Le pandemie possono mettere in pericolo le società in cui viviamo?

“La paura ci ha sempre accompagnati: è una delle emozioni universali che tutti proviamo di fronte a un pericolo ed è di per sé un fatto positivo, nel senso che ci permette di fare attenzione e di muoverci con più cautela. Forse oggi più che di paura si dovrebbe parlare di angoscia: la paura è sempre indirizzata verso qualche cosa di concreto, mentre adesso c'è piuttosto una situazione di timore generalizzato verso il futuro, molto più profondo e difficile da controllare. Sia l’angoscia che la paura sono comprensibili ma vanno razionalizzati valutando esattamente i rischi nella loro effettiva dimensione. Credo che questo sia un aspetto estremamente importante: come ha detto l'attore Elio Germano quando a Berlino gli hanno dato l'Orso d'argento, la paura è più contagiosa del coronavirus e l'unico vero antidoto è la conoscenza. C'è bisogno di conoscere i rischi e agire di conseguenza senza farsi prendere dal panico, come purtroppo è successo in Italia specialmente negli ultimi tempi”.

Che insegnamento ci può dare la storia della medicina in una situazione come quella che stiamo affrontando?

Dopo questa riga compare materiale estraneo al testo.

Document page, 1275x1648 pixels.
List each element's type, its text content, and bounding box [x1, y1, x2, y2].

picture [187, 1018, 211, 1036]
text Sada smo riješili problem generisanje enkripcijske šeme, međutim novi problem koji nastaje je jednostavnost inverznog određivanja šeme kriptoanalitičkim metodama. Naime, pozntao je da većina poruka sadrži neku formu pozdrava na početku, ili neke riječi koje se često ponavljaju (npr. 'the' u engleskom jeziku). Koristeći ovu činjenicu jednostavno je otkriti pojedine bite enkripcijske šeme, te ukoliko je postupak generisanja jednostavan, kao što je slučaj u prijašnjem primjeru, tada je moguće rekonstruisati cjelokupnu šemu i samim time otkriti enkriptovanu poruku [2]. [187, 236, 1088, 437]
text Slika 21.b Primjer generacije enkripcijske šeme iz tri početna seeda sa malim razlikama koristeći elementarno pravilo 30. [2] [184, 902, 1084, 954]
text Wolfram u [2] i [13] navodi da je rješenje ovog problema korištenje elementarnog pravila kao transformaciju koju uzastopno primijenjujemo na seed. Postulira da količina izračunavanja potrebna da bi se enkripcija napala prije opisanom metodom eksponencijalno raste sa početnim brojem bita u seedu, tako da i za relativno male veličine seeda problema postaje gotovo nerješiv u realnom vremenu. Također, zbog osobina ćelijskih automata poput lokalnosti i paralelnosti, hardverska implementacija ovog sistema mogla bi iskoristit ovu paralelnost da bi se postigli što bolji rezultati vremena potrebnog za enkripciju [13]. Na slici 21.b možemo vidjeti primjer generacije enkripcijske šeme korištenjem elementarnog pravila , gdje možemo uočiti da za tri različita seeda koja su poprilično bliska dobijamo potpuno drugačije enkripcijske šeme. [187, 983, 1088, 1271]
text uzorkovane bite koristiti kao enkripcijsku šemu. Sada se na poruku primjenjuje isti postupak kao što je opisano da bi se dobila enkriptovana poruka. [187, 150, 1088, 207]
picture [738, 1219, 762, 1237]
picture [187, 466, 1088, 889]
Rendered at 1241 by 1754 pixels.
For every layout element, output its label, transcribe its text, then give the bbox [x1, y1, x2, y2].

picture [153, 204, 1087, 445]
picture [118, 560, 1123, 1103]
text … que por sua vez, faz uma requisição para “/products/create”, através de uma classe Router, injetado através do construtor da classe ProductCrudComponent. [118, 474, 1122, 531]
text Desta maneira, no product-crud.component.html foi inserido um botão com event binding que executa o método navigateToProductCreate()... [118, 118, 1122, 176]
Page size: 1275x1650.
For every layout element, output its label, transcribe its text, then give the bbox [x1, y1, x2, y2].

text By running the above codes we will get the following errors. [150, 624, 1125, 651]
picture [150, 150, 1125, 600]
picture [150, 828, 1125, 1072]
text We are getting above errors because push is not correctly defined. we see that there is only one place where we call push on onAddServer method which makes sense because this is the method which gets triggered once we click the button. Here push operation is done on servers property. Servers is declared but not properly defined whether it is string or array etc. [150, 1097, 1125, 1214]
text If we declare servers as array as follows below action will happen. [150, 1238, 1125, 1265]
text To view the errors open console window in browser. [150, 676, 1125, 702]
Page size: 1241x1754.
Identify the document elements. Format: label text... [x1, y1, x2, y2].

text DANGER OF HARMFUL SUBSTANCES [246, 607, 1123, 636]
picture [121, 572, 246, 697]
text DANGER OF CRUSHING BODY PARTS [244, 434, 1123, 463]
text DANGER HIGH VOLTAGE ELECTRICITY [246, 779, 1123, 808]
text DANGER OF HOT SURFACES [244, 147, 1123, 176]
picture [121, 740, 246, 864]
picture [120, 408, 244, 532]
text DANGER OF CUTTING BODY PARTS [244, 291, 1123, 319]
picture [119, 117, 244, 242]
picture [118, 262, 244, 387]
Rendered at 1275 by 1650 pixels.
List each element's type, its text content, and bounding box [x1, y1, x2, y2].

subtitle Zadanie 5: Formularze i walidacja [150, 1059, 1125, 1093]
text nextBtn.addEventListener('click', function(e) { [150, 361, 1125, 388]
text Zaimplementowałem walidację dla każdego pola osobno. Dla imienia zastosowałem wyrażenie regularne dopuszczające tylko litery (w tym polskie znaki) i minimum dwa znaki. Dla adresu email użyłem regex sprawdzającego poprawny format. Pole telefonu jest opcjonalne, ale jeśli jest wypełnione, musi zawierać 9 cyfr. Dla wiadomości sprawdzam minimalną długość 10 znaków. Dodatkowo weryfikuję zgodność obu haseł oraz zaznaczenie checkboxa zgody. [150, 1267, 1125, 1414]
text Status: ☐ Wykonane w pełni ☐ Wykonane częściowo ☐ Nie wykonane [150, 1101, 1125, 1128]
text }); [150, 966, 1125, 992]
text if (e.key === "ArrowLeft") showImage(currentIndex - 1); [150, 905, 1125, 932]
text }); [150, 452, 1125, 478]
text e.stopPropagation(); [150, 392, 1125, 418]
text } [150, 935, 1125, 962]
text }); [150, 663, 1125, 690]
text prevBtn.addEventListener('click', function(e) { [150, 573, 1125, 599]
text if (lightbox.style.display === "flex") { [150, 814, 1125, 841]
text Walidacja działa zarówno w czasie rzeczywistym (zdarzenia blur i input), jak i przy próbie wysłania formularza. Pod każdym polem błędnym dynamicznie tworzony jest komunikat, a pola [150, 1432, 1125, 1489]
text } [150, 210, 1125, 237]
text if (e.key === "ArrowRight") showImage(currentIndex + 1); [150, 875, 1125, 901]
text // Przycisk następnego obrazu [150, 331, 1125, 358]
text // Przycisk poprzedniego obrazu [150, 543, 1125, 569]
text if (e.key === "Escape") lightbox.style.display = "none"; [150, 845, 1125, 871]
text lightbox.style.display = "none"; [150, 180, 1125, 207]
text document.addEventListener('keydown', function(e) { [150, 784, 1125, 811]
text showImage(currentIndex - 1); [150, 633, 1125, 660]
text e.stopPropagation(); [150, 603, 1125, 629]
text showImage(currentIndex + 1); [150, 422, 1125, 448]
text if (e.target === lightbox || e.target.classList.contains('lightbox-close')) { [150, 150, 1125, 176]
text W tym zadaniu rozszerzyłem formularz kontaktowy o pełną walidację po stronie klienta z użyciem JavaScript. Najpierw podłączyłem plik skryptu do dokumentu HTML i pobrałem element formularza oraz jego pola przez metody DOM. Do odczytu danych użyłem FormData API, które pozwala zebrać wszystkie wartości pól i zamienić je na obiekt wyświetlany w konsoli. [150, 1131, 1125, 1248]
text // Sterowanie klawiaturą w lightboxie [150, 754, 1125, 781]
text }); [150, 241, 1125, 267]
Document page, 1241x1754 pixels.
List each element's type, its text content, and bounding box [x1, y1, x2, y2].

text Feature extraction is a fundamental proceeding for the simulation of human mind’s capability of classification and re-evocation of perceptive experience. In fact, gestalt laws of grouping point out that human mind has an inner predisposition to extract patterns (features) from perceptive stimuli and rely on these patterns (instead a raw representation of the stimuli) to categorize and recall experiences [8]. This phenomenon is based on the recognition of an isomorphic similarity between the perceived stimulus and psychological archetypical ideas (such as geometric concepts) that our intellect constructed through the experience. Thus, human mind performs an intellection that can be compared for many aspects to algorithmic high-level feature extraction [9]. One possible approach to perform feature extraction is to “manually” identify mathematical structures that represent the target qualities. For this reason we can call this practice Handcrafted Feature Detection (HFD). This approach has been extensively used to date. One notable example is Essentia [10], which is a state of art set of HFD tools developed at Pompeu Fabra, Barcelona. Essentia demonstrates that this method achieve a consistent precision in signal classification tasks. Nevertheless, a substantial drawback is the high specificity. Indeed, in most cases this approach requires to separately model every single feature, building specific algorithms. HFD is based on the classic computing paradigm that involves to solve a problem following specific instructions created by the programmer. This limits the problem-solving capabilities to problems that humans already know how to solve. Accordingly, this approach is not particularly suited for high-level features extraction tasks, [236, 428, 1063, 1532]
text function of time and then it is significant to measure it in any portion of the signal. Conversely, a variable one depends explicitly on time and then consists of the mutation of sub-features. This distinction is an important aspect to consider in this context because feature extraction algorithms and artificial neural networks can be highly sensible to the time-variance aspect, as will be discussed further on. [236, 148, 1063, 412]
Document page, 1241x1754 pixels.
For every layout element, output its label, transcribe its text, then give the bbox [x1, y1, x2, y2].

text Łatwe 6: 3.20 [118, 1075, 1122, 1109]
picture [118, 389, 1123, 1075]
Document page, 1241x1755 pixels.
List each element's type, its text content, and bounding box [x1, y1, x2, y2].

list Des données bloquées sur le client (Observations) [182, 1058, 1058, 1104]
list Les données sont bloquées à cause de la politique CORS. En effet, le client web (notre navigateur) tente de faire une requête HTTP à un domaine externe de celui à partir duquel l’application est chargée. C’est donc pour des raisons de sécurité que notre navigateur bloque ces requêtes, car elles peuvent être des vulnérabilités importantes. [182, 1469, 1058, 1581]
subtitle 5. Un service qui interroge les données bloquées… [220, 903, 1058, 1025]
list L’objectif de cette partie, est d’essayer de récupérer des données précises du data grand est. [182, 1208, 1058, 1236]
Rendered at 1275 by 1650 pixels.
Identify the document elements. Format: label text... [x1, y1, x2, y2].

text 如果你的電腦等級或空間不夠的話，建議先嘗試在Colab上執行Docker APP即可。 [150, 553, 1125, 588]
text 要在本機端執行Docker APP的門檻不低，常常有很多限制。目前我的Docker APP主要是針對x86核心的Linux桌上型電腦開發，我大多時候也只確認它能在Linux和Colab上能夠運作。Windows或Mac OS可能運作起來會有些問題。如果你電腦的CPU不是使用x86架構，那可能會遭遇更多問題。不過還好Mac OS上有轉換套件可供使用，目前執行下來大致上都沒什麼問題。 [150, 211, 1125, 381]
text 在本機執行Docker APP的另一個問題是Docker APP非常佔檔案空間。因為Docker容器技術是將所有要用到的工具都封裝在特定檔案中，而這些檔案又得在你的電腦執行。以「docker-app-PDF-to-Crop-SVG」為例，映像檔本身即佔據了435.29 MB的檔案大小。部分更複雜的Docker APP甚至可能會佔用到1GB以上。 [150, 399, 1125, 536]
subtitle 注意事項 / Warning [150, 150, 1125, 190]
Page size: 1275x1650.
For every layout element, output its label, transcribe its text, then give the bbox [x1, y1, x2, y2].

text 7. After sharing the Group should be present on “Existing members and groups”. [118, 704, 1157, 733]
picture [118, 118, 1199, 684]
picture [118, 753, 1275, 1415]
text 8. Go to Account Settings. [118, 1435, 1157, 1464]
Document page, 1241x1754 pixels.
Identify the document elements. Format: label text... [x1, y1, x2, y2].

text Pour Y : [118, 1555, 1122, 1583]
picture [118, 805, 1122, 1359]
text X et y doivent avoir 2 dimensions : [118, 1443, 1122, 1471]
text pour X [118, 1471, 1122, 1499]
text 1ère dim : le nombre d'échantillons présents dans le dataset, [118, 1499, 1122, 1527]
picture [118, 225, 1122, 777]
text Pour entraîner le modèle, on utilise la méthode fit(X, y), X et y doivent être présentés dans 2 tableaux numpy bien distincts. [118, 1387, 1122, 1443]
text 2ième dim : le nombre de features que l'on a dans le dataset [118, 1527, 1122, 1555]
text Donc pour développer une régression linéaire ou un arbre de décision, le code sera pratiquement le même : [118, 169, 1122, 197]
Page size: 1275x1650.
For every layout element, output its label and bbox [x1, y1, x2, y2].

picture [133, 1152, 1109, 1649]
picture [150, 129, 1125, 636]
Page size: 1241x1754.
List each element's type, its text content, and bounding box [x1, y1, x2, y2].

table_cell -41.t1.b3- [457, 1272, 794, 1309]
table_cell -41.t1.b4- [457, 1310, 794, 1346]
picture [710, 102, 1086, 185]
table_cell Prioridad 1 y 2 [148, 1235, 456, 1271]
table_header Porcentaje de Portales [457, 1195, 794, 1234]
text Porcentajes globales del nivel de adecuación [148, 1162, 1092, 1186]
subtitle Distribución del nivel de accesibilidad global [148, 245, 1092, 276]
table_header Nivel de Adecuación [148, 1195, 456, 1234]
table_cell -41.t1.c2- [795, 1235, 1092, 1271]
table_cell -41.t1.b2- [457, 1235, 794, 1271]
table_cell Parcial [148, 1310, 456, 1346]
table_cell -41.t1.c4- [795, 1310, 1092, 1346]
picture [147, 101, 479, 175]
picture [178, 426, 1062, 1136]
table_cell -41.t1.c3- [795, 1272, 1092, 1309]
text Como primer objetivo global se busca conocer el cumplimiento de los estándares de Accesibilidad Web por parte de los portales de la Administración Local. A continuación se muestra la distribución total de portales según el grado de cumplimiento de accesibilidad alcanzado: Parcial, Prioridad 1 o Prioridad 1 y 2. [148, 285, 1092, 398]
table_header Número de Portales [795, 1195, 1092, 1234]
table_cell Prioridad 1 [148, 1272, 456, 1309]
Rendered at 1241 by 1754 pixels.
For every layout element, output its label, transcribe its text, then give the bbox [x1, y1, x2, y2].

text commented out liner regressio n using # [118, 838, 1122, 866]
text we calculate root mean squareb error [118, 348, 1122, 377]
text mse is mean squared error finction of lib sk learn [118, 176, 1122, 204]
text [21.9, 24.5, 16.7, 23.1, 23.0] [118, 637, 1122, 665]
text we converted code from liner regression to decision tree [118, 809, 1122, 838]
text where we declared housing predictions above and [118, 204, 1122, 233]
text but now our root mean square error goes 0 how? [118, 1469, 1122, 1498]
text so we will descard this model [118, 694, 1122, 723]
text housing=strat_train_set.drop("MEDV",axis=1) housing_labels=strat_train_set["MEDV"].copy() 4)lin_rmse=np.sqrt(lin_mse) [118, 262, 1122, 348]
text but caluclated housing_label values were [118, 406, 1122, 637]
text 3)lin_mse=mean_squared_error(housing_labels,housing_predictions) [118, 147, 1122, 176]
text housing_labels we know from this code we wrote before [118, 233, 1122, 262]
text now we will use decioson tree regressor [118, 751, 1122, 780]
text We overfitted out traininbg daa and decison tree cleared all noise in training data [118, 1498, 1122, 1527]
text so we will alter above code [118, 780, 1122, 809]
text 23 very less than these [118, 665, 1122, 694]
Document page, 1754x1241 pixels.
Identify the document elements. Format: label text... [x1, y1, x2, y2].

“Intanto che di fronte a una nuova epidemia permangono alcune particolari reazioni emozionali tipiche: da una parte il timore, la paura e l'angoscia, dall’altra aspetti emozionali positivi come l'empatia e la solidarietà, il rafforzamento i legami interpersonali. Da questo punto di vista la storia ci insegna che in tutte le epidemie, dalle più antiche conosciamo fino alle più recenti, queste due emozioni opposte – una negativa e l’altra positiva – sono sempre presenti e vanno tenute sempre in considerazione. Un altro aspetto è che come in passato i metodi che stiamo utilizzando per contenere il Coronavirus sono quelli più tradizionali. L'isolamento dei malati, il mantenimento della distanza con il portatore del contagio, le quarantene e i cordoni sanitari hanno una lunga storia e continuano anche in mutate condizioni ad avere un ruolo estremamente importante. Forse però l'insegnamento più importante che non solo la storia della medicina ma anche più In generale la scienza ci possono dare è che la specie umana vive in un equilibrio instabile con il resto della biosfera. Facciamo parte della biosfera e abbiamo tra l'altro bisogno dei microbi, che sono anche dentro il nostro corpo e ci permettono di vivere, quindi dobbiamo comprendere che batteri e virus fanno parte della natura, evolvono come noi e ci sono sempre equilibri nuovi. Ogni qualvolta la popolazione umana entra in contatto con nuovi ambienti naturali è molto probabile che ci siano trasmissioni di nuovi patogeni. Dobbiamo forse passare a una visione più ecologica della nostra relazione con la natura e tenerne conto nelle nostre azioni”.